–  Mark/John Mark was the son of Mary, a woman of wealth and position in Jerusalem; see Acts 12:5-12.

Historians claim the “upper room” was in this same house.  So, Mark would have had first-hand access – and possibly was witness – to the Last Supper, the appearance of Jesus to the 10 apostles on Easter night, the appearance by Jesus to the 11 apostles a week later, the coming of the Holy Spirit at Pentecost, etc.  It seems this home – the home Mark lived in – had become the nerve center of the early church/  It is believed Mark 14:13 speaks of Mark (14:12-16).

–  Mark was a close friend (and possibly convert) of Peter; see 1Peter 5:13.

He became 1 of the 70 Disciples, being among the first followers of Jesus.

See Mark 14:51,52; it is believed Mark is speaking of himself.

– According to the historian, Eusebius of Caesarea, Herod Agrippa 1, in his first year of reign over all of Judea (41AD), killed James, son of Zebedee, and arrested Peter, planning to kill him after the Passover.  Peter was miraculously rescued by angels, and escaped (Acts 12:1-19).  Peter went to Antioch, the  through Asia Minor (visiting the churches mentioned in 1 Pet. 1:1), and arrived in Rome in the second year of Emperor Claudius (42AD); it seems John Mark went with Peter.  It was probably during this time that Mark wrote down sermons and stories told by Peter, thus composing the Gospel of Mark.

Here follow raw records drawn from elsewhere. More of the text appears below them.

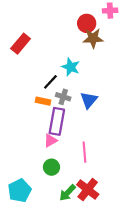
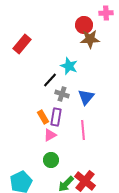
orange rectangle: (43, 101) -> (43, 117), moved, turned 48
purple rectangle: (57, 121) -> (56, 117), size x0.7
pink line: (85, 152) -> (83, 130), moved

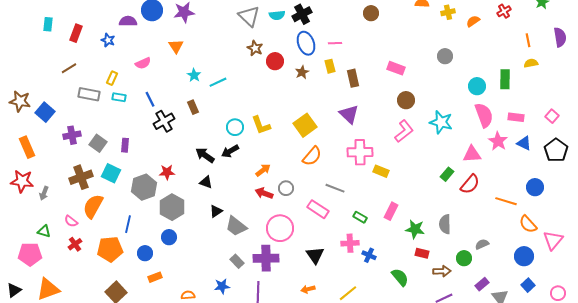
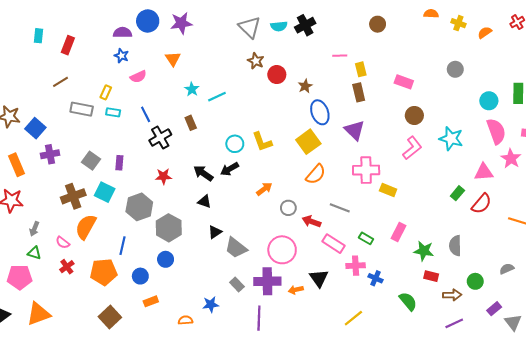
yellow cross: (448, 12) -> (458, 23), turned 32
blue star: (108, 40) -> (121, 56), moved
blue ellipse: (306, 43) -> (320, 112), moved
yellow rectangle: (330, 66) -> (361, 69), moved
purple cross: (72, 135) -> (50, 154), moved
red star: (167, 172) -> (163, 176), moved
gray arrow: (44, 193) -> (34, 229), moved
red arrow: (264, 193) -> (311, 222), moved
pink rectangle: (318, 209) -> (334, 244), moved
gray semicircle: (482, 244) -> (507, 269), moved
blue star: (222, 286) -> (211, 304), moved
orange arrow: (308, 289) -> (296, 290), moved

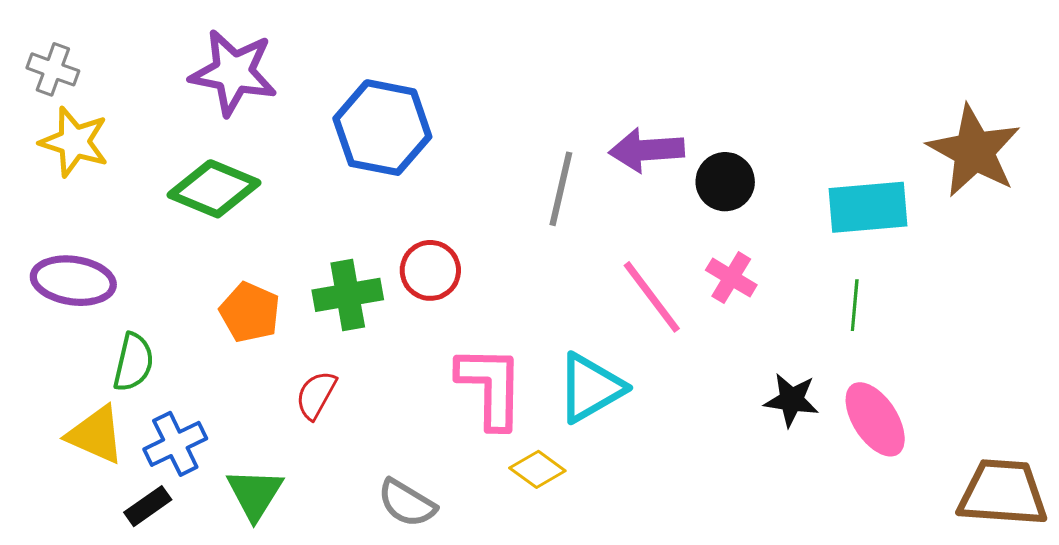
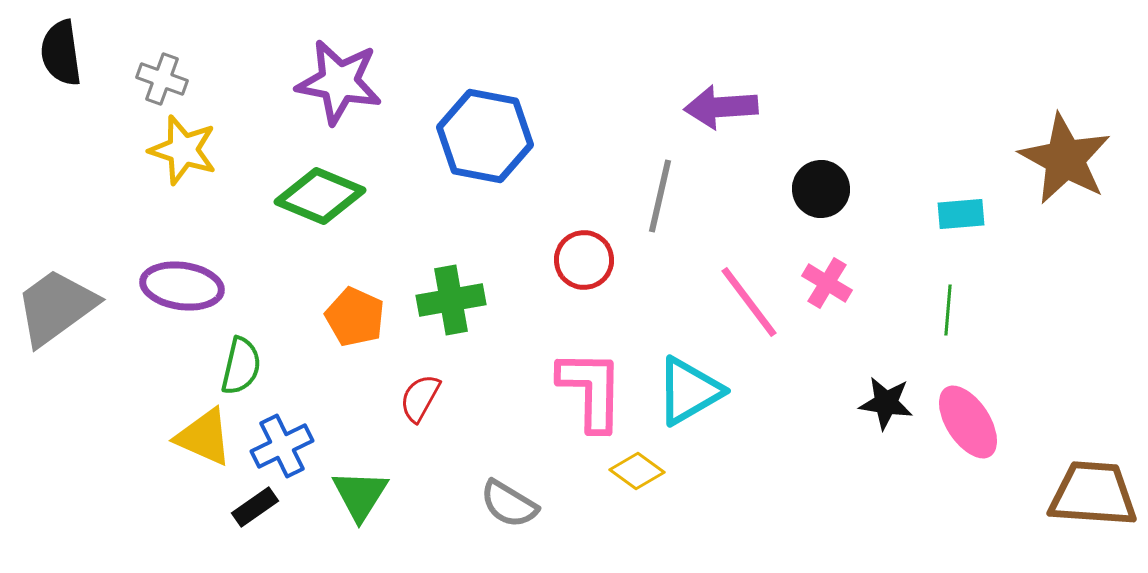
purple arrow: (647, 150) -> (721, 107), moved
cyan rectangle: (868, 207) -> (961, 214), size x0.6
red circle: (430, 270) -> (584, 260), moved

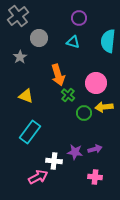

Mark’s Gospel was probably the first Gospel written.  Much of it seems to have come from Peter’s firsthand telling.

–  Barnabas was Mark’s cousin; see Col. 4:10.

He had the rare privilege of going with Paul and Barnabas on the 1st missionary journey (Acts 13:5) (46AD).  But, it seems – when things got tough – Mark decided to pack up and go back home to Jerusalem (Acts 13:13).

Later, when Paul & Barnabas were planning their 2nd missionary journey, Paul was determined Mark should not go with them (Acts 15:36-41) (49AD).

–  Fortunately, Mark’s story doesn’t end there.  Barnabas, the great encourager, took Mark with him to Cyprus on a missionary tour of his own.  As part of this trip, Mark founded the Church of Alexandria.  He is considered the founder of Christianity in Africa.

–  Apparently, this second opportunity for Mark to show himself faithful paid off, because, 12 years later (61AD), as Paul wrote his letters to the Colossians & Philemon, he referred to Mark as his fellow worker; see Col. 4:10; Phil. 1:24.

And, some of the last words we have from Paul (66AD) have Paul requesting John Mark to come to be with him; see 2Tim. 4:11.


Mark/John Mark is a shining example of the power of God to redeem failed disciples.  Our God is the God of second chances!

*  Failure in life does not mean the end of usefulness.

You can read Mark’s story throughout the New Testament; 1Peter 5:13; Mark 14:13,51,52; Acts 12:5-12; 13:1-5,36-41; Colossians 4:10; Philippians 1:24; 2Timothy 4:11.